> _Activity_
Each entry has to be set down again with no alteration.

> _Information_
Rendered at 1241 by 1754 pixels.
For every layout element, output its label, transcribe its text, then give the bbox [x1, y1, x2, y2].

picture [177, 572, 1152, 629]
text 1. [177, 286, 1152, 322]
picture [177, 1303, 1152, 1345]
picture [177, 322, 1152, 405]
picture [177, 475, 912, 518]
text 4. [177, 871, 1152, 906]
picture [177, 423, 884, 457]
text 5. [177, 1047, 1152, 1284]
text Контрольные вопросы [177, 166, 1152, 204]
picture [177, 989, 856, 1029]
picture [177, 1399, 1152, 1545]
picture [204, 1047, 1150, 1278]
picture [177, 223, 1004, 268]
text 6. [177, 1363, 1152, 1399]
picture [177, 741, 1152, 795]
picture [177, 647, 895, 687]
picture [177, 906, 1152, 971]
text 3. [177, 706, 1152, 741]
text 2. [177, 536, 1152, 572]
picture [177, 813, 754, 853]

> _Answer for this exercise_
Rendered at 1241 by 1754 pixels.
For every layout element, output its label, transcribe its text, then give the bbox [x1, y1, x2, y2].

picture [177, 572, 1152, 629]
text 1. [177, 286, 1152, 322]
picture [177, 1303, 1152, 1345]
picture [177, 322, 1152, 405]
picture [177, 475, 912, 518]
text 4. [177, 871, 1152, 906]
picture [177, 423, 884, 457]
text 5. [177, 1047, 1152, 1284]
text Контрольные вопросы [177, 166, 1152, 204]
picture [177, 989, 856, 1029]
picture [177, 1399, 1152, 1545]
picture [204, 1047, 1150, 1278]
picture [177, 223, 1004, 268]
text 6. [177, 1363, 1152, 1399]
picture [177, 741, 1152, 795]
picture [177, 647, 895, 687]
picture [177, 906, 1152, 971]
text 3. [177, 706, 1152, 741]
text 2. [177, 536, 1152, 572]
picture [177, 813, 754, 853]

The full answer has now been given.